Alternatives to massive online surveillance need to be examined
Alternatives to massive online surveillance need to be examined02.10.2014 14.19 fi sv en
Permanent Secretary Harri Pursiainen suspects that in the debate over online surveillance, excuses are being created for extensive surveillance of electronic communications instead of evaluating the issue in a balanced manner. Pursiainen took up the matter in a speech given in Helsinki at the Finnet Days on 1 October 2014.
Online surveillance has been in the headlines recently. One reason is a report by the Ministry of Defence working group considering legislation on data acquisition. The working group is considering whether or not there is need in Finland to increase the rights of the Defence Forces to engage in online surveillance.
"It might be necessary in an evil world to increase the powers of officials in communications networks, and there are situations in which the confidentiality of communications needs to be violated", Pursiainen said in his speech.
Pursiainen nevertheless feels that instead of individual situations, the topic of discussions now is a general right of officials to have access to personal online communications.

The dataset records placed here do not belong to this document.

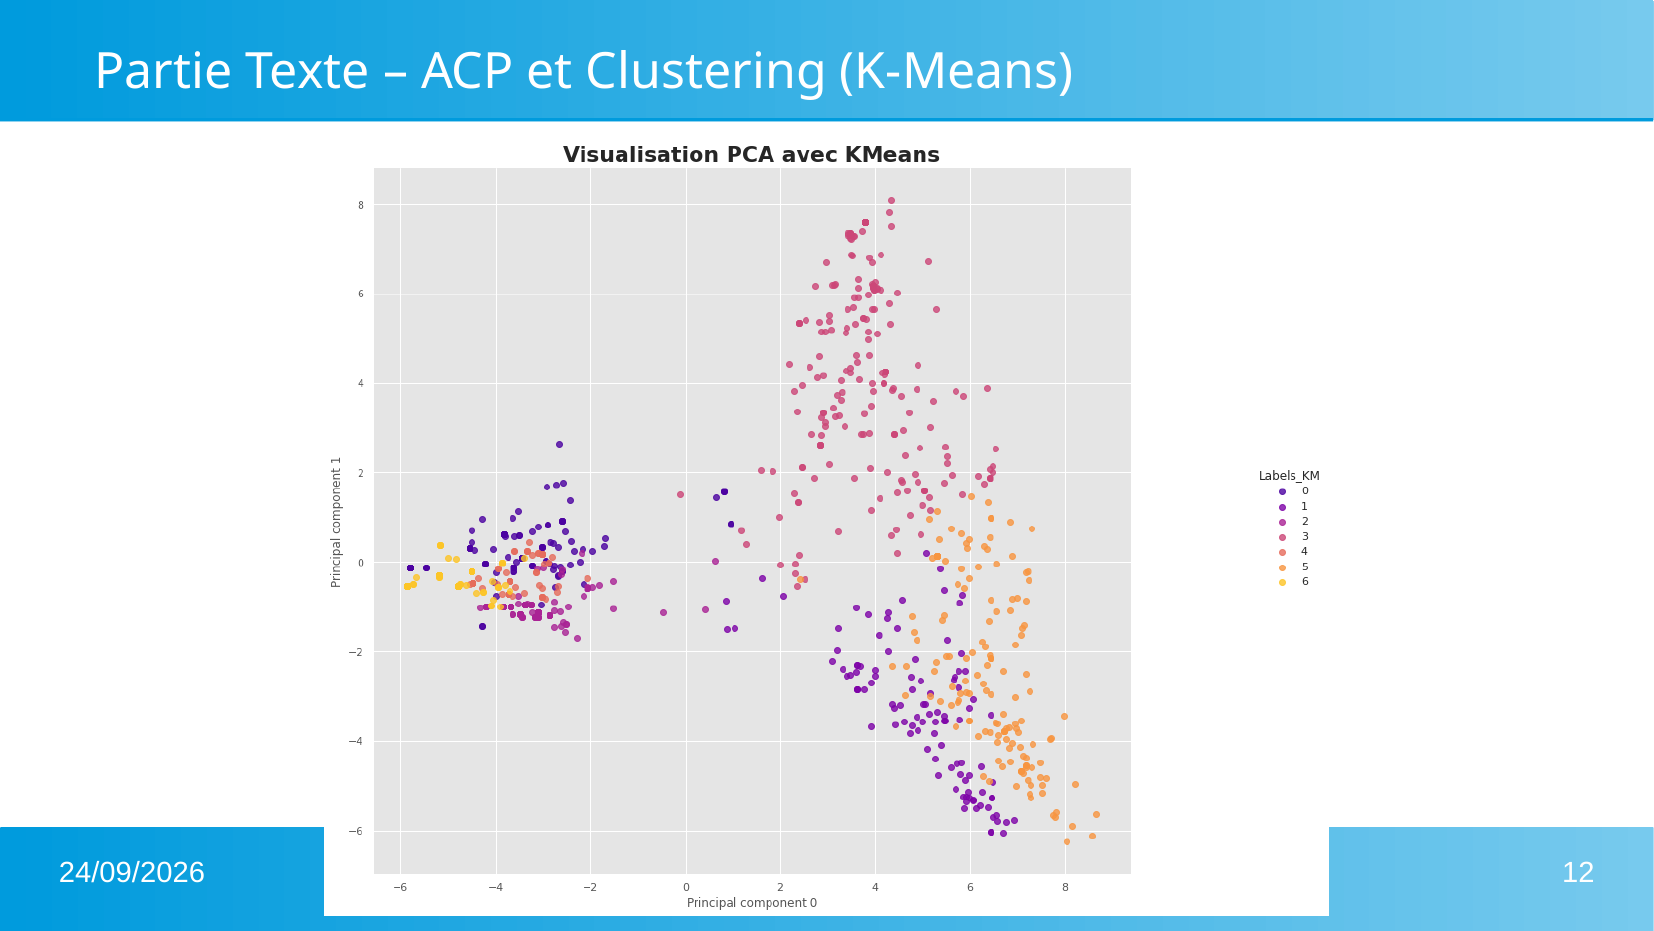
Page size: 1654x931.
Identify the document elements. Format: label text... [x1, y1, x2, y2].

picture [324, 139, 1329, 916]
title Partie Texte – ACP et Clustering (K-Means) [59, 29, 1595, 108]
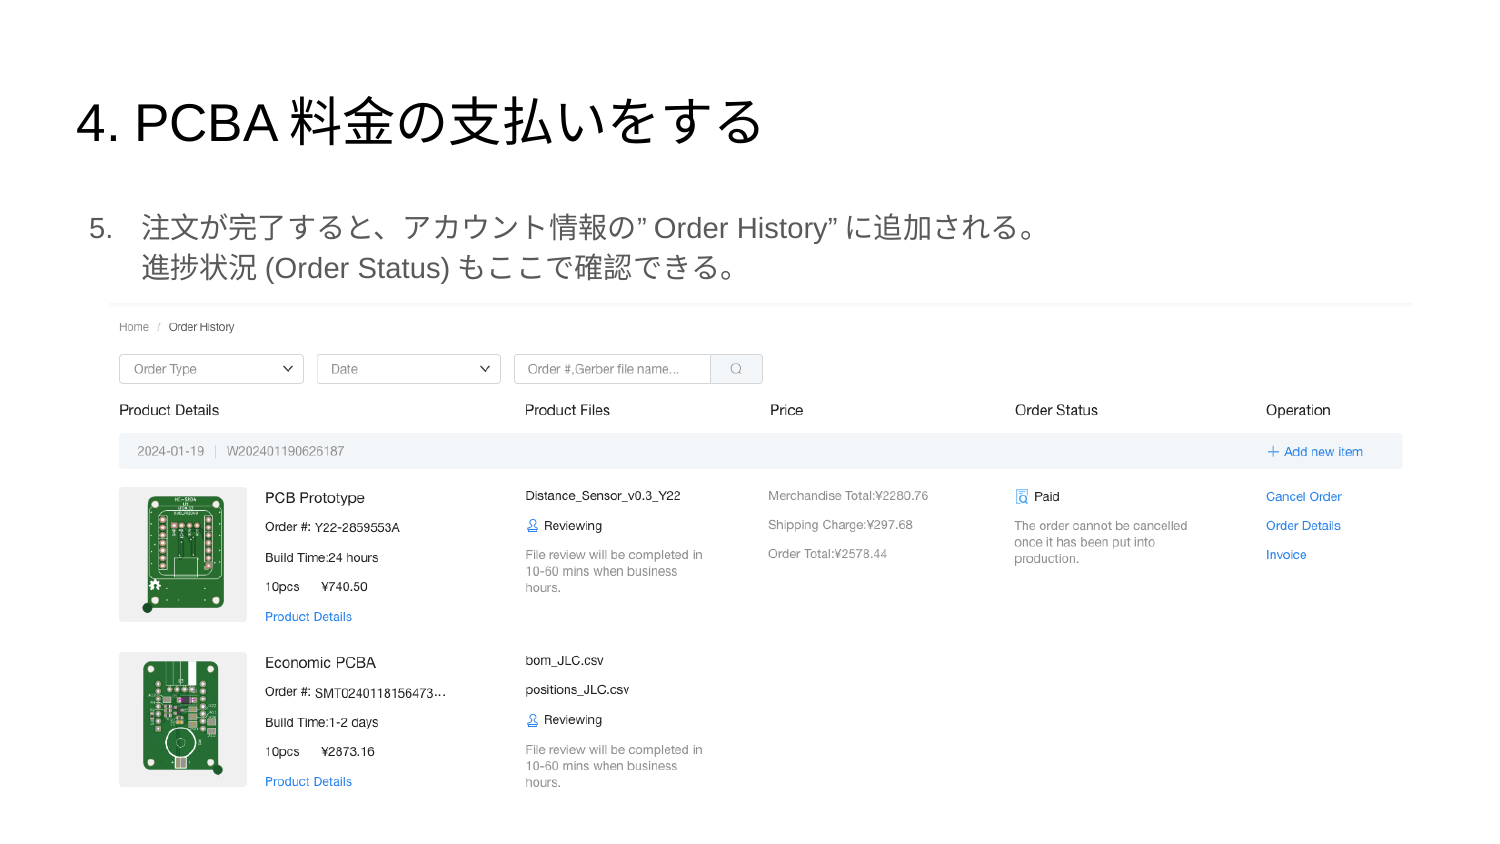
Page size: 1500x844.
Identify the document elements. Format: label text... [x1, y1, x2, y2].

list 注文が完了すると、アカウント情報の”Order History”に追加される。 進捗状況(Order Status)もここで確認できる。 [51, 189, 1449, 750]
picture [109, 303, 1412, 810]
title PCBA料金の支払いをする [51, 72, 1449, 167]
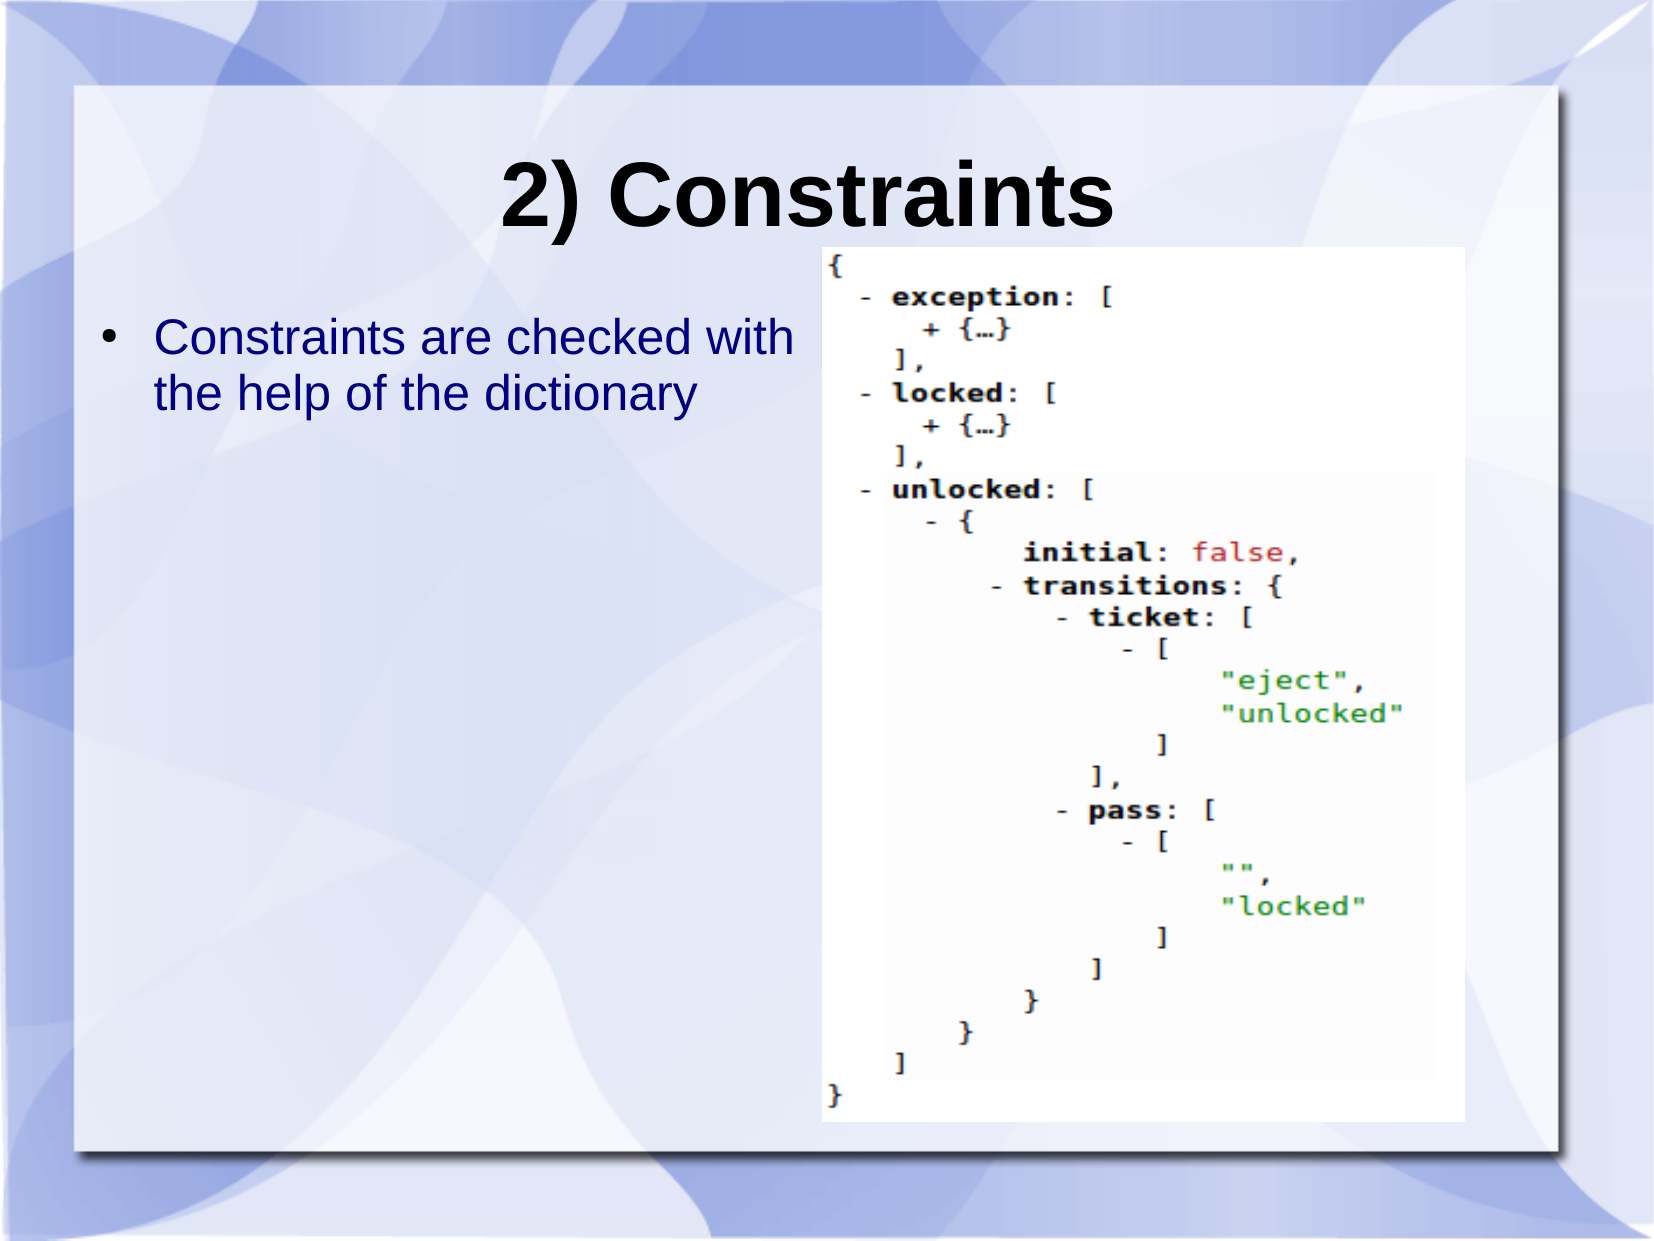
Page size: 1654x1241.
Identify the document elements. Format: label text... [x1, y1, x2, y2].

"It is said that officials are interested only in a small proportion of communications. But that small part cannot be separated from the web unless all communications are subjected to surveillance. In that respect online surveillance would deviate from present-day authority that officials have."
Pursiainen raised three matters that need to be clarified before massive online surveillance can be accepted.
"First, the vital reason for society why the intelligence information is needed needs to be shown. The example of other countries is not a sufficient reason. Second, it needs to be shown that online surveillance is the specific efficient means to reach the desired end", Pursiainen added.
"In addition, it must be shown that the societal benefit from the right to surveillance is greater than the harm caused by the violation of fundamental rights.
In the debate over online surveillance the Ministry of Transport and Communications has emphasised the importance of the high confidentiality and citizens' fundamental rights.
"Confidence in communications is an important value of society. Finland should nurture it even as a factor in competition. In this we share the thoughts of the business community", Pursiainen added.
There may be a need for more extensive online surveillance, but the practical alternatives and the real need must be clarified before implementation. The ministry wants to help in this investigative work.